Human pose keypoint data
☆ ☆ ☆ ☆ ☆ ☆ ☆

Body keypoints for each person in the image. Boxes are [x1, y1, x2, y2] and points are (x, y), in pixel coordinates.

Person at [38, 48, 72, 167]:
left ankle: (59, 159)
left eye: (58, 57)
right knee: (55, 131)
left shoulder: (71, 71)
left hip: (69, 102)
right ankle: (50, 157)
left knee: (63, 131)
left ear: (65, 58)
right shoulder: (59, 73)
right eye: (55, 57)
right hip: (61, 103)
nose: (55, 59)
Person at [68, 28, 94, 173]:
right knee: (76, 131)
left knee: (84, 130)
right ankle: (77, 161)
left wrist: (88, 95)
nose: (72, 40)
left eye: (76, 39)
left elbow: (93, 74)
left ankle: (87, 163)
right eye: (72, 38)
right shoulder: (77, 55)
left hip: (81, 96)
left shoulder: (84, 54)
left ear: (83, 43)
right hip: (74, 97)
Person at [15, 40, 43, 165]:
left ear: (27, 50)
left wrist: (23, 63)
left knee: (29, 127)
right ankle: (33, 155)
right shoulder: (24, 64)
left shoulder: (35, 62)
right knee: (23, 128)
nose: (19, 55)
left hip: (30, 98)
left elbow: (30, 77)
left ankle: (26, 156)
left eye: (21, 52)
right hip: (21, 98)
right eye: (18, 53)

☆ ☆ ☆ ☆ ☆ ☆ ☆

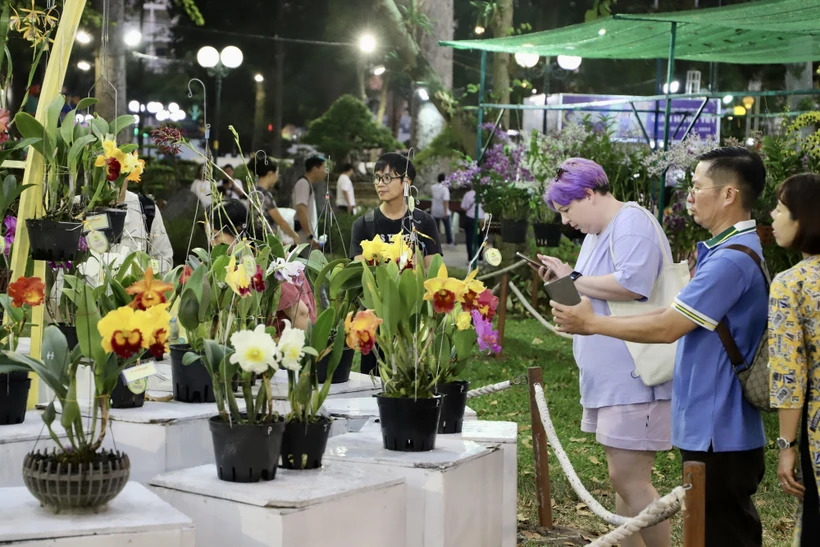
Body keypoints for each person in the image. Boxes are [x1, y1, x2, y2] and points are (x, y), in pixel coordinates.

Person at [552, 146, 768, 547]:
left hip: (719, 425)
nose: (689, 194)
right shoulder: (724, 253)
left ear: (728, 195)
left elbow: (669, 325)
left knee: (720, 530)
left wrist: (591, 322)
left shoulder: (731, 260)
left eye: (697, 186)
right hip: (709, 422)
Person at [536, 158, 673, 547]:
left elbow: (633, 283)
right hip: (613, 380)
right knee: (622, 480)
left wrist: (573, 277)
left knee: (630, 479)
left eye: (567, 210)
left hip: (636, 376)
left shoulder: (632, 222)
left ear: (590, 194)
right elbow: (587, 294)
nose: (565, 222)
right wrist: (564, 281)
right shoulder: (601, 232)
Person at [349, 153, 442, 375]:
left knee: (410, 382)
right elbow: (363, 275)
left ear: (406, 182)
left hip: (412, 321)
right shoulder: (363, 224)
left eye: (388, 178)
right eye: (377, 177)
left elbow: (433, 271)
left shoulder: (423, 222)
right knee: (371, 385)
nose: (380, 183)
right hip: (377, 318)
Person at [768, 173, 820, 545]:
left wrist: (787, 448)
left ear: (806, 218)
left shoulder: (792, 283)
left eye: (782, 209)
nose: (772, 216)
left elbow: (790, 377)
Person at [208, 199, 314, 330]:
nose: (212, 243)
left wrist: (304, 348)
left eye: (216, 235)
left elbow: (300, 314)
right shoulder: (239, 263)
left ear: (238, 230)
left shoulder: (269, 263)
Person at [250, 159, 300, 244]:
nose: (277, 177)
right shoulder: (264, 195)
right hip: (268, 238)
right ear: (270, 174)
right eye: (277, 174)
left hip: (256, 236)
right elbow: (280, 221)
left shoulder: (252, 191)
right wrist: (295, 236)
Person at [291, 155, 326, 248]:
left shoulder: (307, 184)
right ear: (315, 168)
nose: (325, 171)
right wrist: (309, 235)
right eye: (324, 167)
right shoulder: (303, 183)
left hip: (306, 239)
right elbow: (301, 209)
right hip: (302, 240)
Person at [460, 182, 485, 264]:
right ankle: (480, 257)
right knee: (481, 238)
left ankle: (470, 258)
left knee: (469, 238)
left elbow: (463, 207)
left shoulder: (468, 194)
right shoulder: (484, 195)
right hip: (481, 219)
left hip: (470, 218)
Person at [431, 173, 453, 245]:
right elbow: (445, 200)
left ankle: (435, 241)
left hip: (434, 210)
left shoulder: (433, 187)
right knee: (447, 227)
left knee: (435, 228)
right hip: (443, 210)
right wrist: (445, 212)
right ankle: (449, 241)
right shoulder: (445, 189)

☆ ☆ ☆ ☆ ☆ ☆ ☆

Task | Your answer should be the lines above, from the line containing "right hip: (377, 318)" up to and including the line containing "right shoulder: (445, 189)", reproduced exactly and with nothing else.

Answer section |
right hip: (377, 318)
Person at [768, 173, 820, 545]:
left wrist: (787, 448)
left ear: (806, 218)
left shoulder: (792, 283)
left eye: (782, 209)
nose: (772, 216)
left elbow: (790, 377)
Person at [208, 199, 314, 330]:
nose: (212, 243)
left wrist: (304, 348)
left eye: (216, 235)
left elbow: (300, 314)
right shoulder: (239, 263)
left ear: (238, 230)
left shoulder: (269, 263)
Person at [250, 159, 300, 244]:
nose: (277, 177)
right shoulder: (264, 195)
right hip: (268, 238)
right ear: (270, 174)
right eye: (277, 174)
left hip: (256, 236)
right elbow: (280, 221)
left shoulder: (252, 191)
right wrist: (295, 236)
Person at [291, 155, 326, 248]:
left shoulder: (307, 184)
right ear: (315, 168)
nose: (325, 171)
right wrist: (309, 235)
right eye: (324, 167)
right shoulder: (303, 183)
left hip: (306, 239)
right elbow: (301, 209)
right hip: (302, 240)
Person at [460, 182, 485, 264]:
right ankle: (480, 257)
right knee: (481, 238)
left ankle: (470, 258)
left knee: (469, 238)
left elbow: (463, 207)
left shoulder: (468, 194)
right shoulder: (484, 195)
right hip: (481, 219)
left hip: (470, 218)
Person at [431, 173, 453, 245]:
right elbow: (445, 200)
left ankle: (435, 241)
left hip: (434, 210)
left shoulder: (433, 187)
right knee: (447, 227)
left knee: (435, 228)
right hip: (443, 210)
right wrist: (445, 212)
right ankle: (449, 241)
right shoulder: (445, 189)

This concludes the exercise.